Clever Tricks for Removing Ice Without Rock Salt
Rock salt works great...but there are other easier and safer ways to melt ice and snow
While many people would agree that the best way to remove ice from walkways is to toss some rock salt on them, it isn't always safest or most convenient solution. First off, rock salt can damage concrete sidewalks and corrode wooden decks. It can also kill grassy areas that may be lying underneath where plant life may be hibernating. Even if you aren't an environmentalist or worried about the harm done to surrounding areas of your home, you might just want to try alternatives to rock salt based on the fact that you merely forgot to purchase any or are limited on money.
So, how do you de-ice stairs when you have no rock salt on hand? You use regular household items already available! De-icing walkways and steps can be done simply by using items you already keep stocked at home. I've actually used these tricks myself when I've run out of rock salt. They all work pretty good and are effective at clearing icy areas around the outside of your home when you're in a pinch.
When you don't have rock salt on hand, you can also use regular table salt to remove ice on walkways and steps. Table salt is similar to rock salt as it melts ice on contact almost immediately. If you have a container of Morton’s table salt or any generic table salt sitting around the kitchen, you can sprinkle it on each step and spread it out to create traction. Sea salt also works great since it’s grains are big and you can get really good traction on the ice. Table salt and sea salt are also generally cheaper than rock salt which makes them even better for use during the winter months. Note: Table salt that has been sitting around for longer than a year might not work as well as fresher salt for de-icing steps and walkways.
If you find you're out of rock salt and are in need of a quick fix for icy outdoor areas, sand works great for creating traction. You can use leftover sand from your child’s sandbox, or even bags you may have in the garage that you put in your trunk to weigh down your car in the winter. Sprinkle a few handfuls of sand over icy areas outside and spread it out with a shovel to create traction on steps for safe walking. Note: sand works wonders for helping to get your car unstuck from an icy driveway or pile of snow as well. Sprinkle some sand under your car tires and you’ll prevent spinning wheels and get out of the ice or snow easier.
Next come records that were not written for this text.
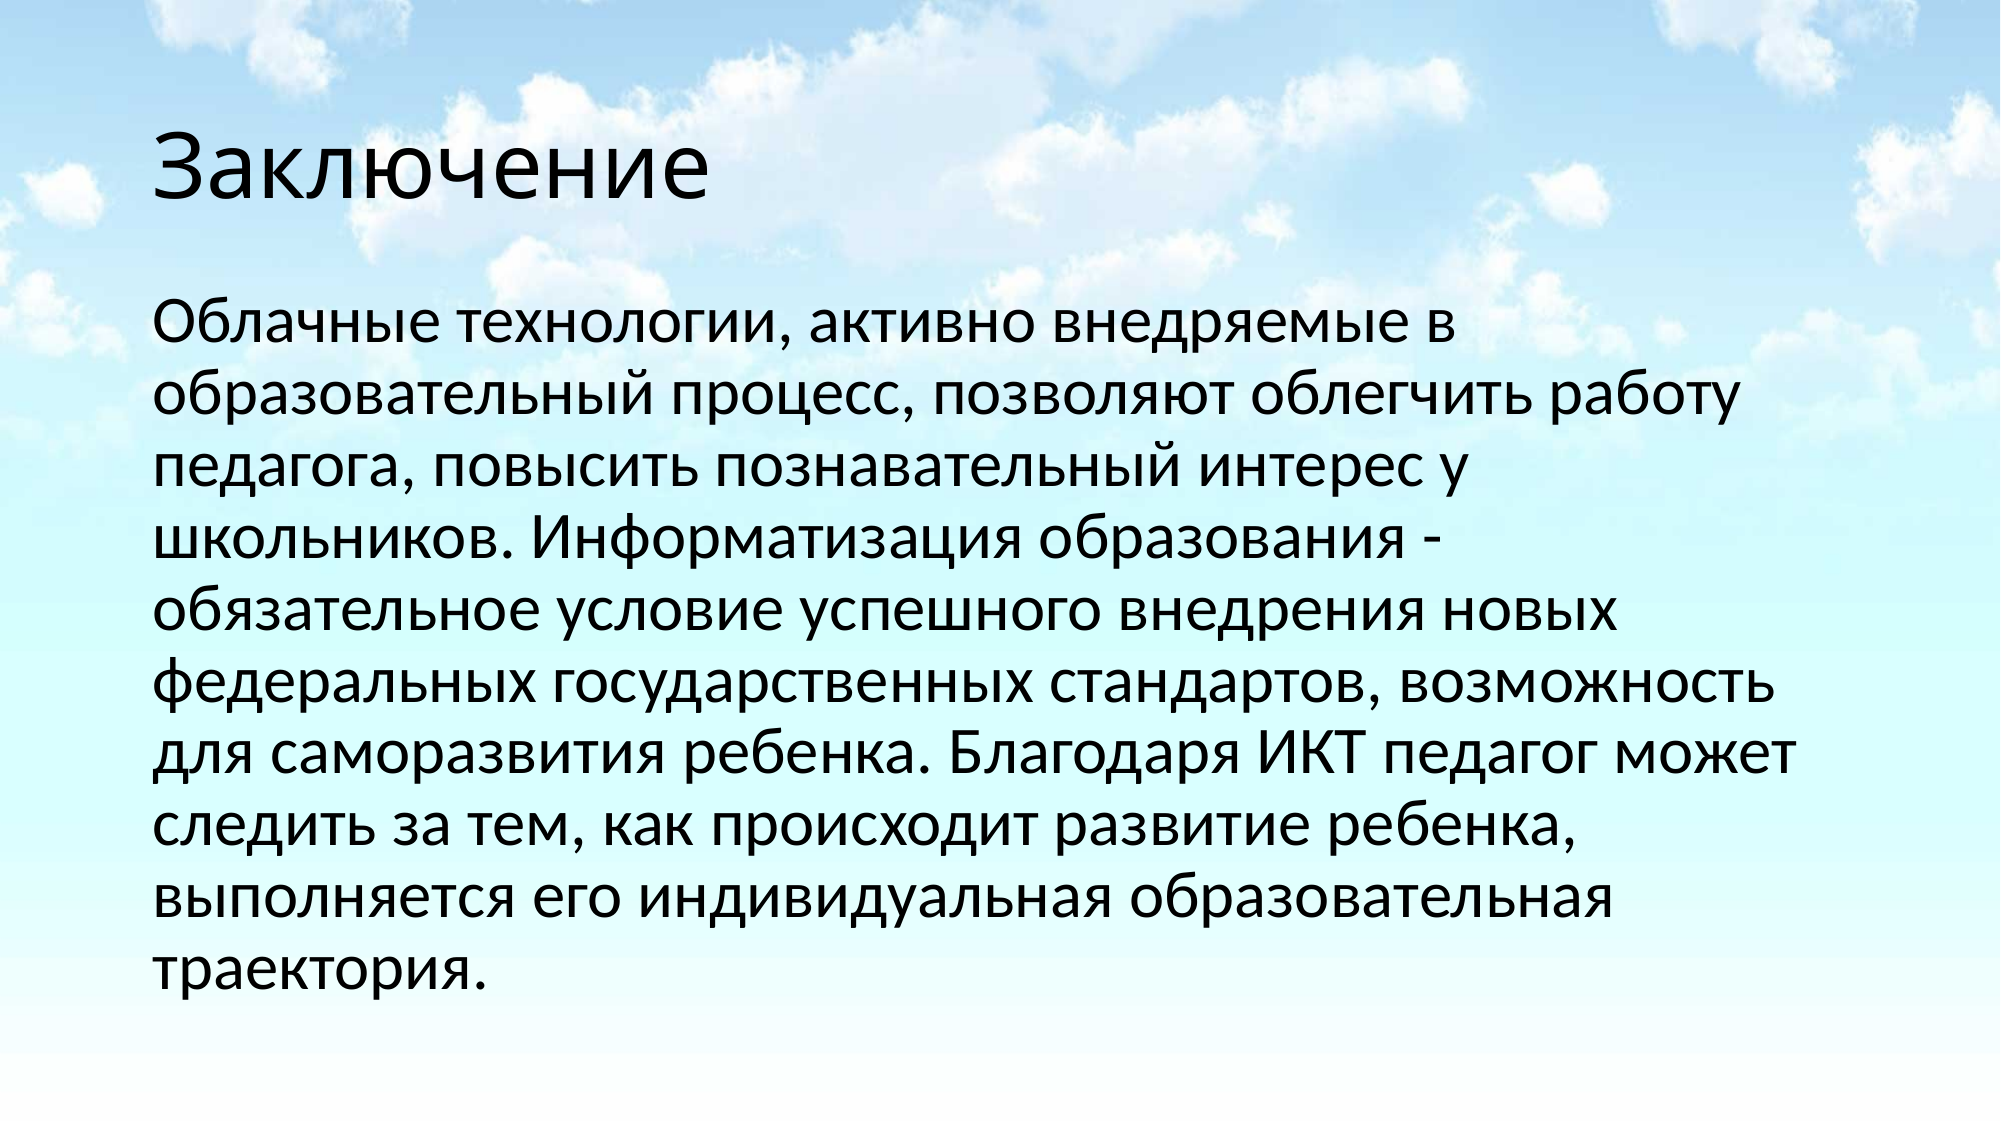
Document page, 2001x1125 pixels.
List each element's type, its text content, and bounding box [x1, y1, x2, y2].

title Заключение [137, 59, 1863, 277]
list Облачные технологии, активно внедряемые в образовательный процесс, позволяют облегчить работу педагога, повысить познавательный интерес у школьников. Информатизация образования - обязательное условие успешного внедрения новых федеральных государственных стандартов, возможность для саморазвития ребенка. Благодаря ИКТ педагог может следить за тем, как происходит развитие ребенка, выполняется его индивидуальная образовательная траектория. [137, 277, 1863, 992]
picture [0, 0, 2001, 1125]
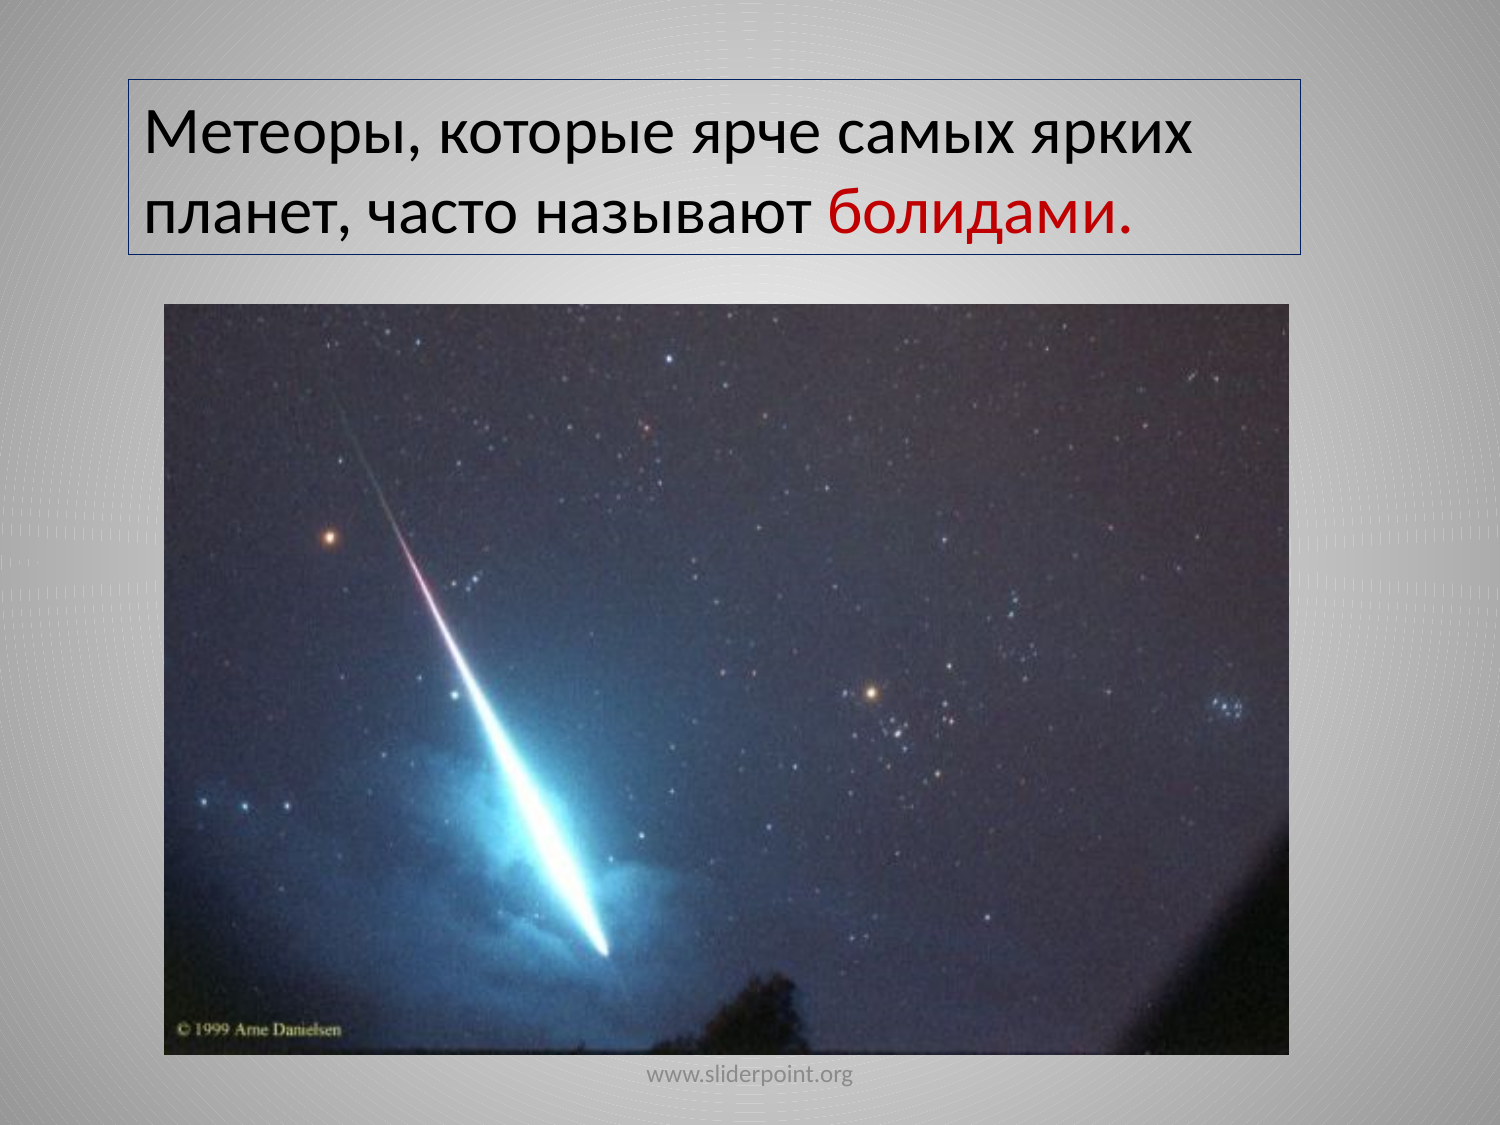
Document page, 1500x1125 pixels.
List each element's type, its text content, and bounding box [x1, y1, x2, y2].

footer www.sliderpoint.org [512, 1064, 988, 1103]
text_box Метеоры, которые ярче самых ярких планет, часто называют болидами. [128, 79, 1301, 255]
picture [163, 304, 1290, 1055]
Believe it or not, cat litter can be a great tool for de-icing stairs and walkways. It works by creating traction for your feet on ice that form in areas around your home. The abrasive rock-like minerals in cat litter give your shoes something to catch and step onto. Simply sprinkle a bit of cat litter on each step and spread out with a snow shovel or your hands. Once it's in place, you can easily walk out onto areas that were otherwise an icy danger zone. Kitty litter can also be used to create traction for your tires if you get stuck in an icy patch of snow. It'll help to stop tires from spinning out on ice. Note: Just be sure to use clean, unused cat litter. Any type is fine.
Comet or Ajax Cleaner
Comet and/or Ajax products also work great to remove ice from walkways and stairs. Like rock salt, both of these products have an abrasive texture that creates traction when sprinkled over icy patches. Because they are both powerful cleaners, Comet and Ajax work to disintegrate ice much like they’d cut through soap scum and grease. Use a moderate amount for the most effective way to de-ice areas around the home and be sure to spread out evenly over icy areas. Note: You can also use a generic version of both cleaners and it will work just as well as rock salt to clean ice from outdoor areas.
Dirt or Soil
Garden soil or dirt also work well to create traction on icy steps in the winter. Simply sprinkle a few handfuls left over from your summer garden on icy steps and spread out with a shovel or your hands. The dirt or soil creates a traction for feet when stepping down the stairs and will keep everyone safe from slipping. While dirt probably won’t melt the ice on steps, it will help to prevent falls by giving you something more solid to step onto rather than just the ice itself. Note: It's best to use soil that is free from clumps or debris. Plain soil will give you better traction and prevent more slipping on a mess.